JobPath is a new approach to resourcing the provision of employment services to people who are long-term unemployed or at high risk of becoming long-term unemployed. Two providers of employment services have been contracted under JobPath to work with jobseekers and to assist them to secure and sustain full-time paid employment or self-employment. A public procurement process, conducted in accordance with EU and Irish procurement rules, commenced on 28 June 2013 with the issue of a Prior Information Notice (PIN). A request for tenders (RFT) was then issued on 12 December 2013. The RFT and the PIN were issued on both the Government etenders website and on the website of the Official Journal of the European Union (OJEU). The closing date for receipt of tenders was 28 February 2014. All tenders received in response to the RFT were evaluated on the basis of the detailed criteria and according to the marking scheme set out in the RFT documentation which is available on the department’s website at http://www.welfare.ie/en/Pages/search/results.aspx?k=jobpath&cs=This%20Site&u=http%3A%2F%2Fwww.welfare.ie%2Fen. As part of its development of the JobPath approach the Department held a number of consultation and information events and documentation from these events is also available on the Department’s website.

Tenders submitted as part of this public procurement process were submitted, in accordance with procurement norms, on a confidential basis. The department disclosed the names of the successful bidders in its contract award notice which was issued on 9 July 2015 (the contracts having been concluded on 5 June 2015). Turas Nua Limited and Seetec Limited were selected following the completion of the public procurement process.

JobPath is not singled out for funding from the European Union Social Funding/Horizon 2014-2020 fund and neither is the Local Employment Service (LES). There are no plans at present to request EU funding in respect of either JobPath or the LES.

The services to be provided under JobPath are in addition to, not a substitute for, the services provided directly by the department and those currently delivered by companies contracted for the provision of the LES.

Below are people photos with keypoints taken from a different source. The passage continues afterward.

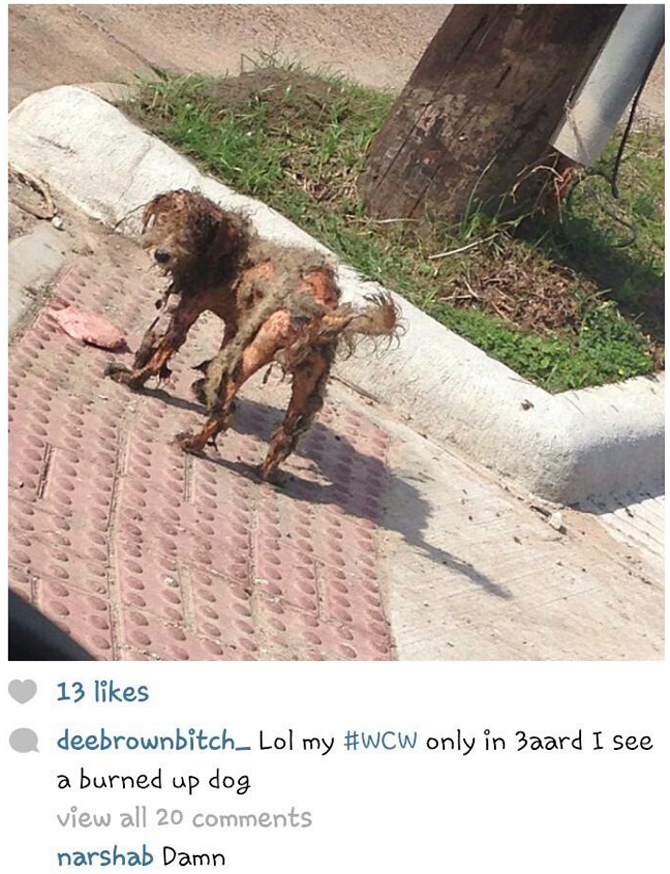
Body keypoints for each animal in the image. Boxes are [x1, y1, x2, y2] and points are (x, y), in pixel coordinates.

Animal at [105, 187, 400, 480]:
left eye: (195, 232)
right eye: (164, 217)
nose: (162, 254)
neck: (231, 256)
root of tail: (322, 313)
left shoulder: (190, 309)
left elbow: (163, 352)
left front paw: (134, 378)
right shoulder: (235, 329)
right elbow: (218, 358)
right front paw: (203, 387)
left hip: (254, 354)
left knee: (224, 411)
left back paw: (193, 443)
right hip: (308, 381)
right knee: (285, 434)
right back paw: (264, 472)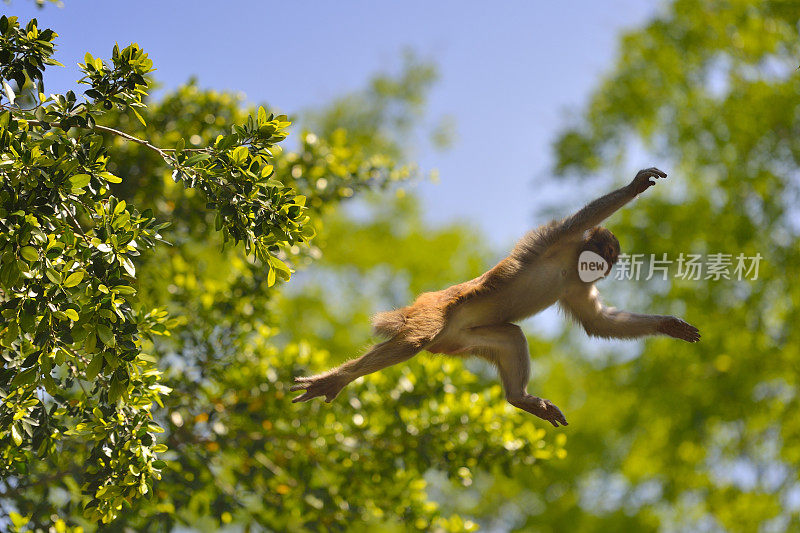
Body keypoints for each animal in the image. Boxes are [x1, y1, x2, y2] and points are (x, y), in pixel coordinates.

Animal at [290, 168, 696, 426]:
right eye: (603, 256)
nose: (603, 268)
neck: (570, 264)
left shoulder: (577, 285)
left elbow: (598, 322)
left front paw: (669, 325)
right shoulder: (557, 238)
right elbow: (581, 218)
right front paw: (635, 186)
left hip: (460, 339)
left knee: (510, 336)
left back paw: (518, 398)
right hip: (432, 311)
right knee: (414, 340)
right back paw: (338, 378)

JobPath is being delivered through a payment by results model and all initial costs are borne by the contractors. JobPath is so structured that the contractors cannot recover their costs or make a profit unless and until they get jobseekers into sustainable jobs, of at least thirty hours per week. Contractors will be paid via a combination of registration fees and job sustainment fees. A registration fee may be claimed only when a jobseeker has developed a personal progression plan and job sustainment fees will only be paid for each 13 week period of sustained employment, up to a maximum of 52 weeks (i.e. 4 payments).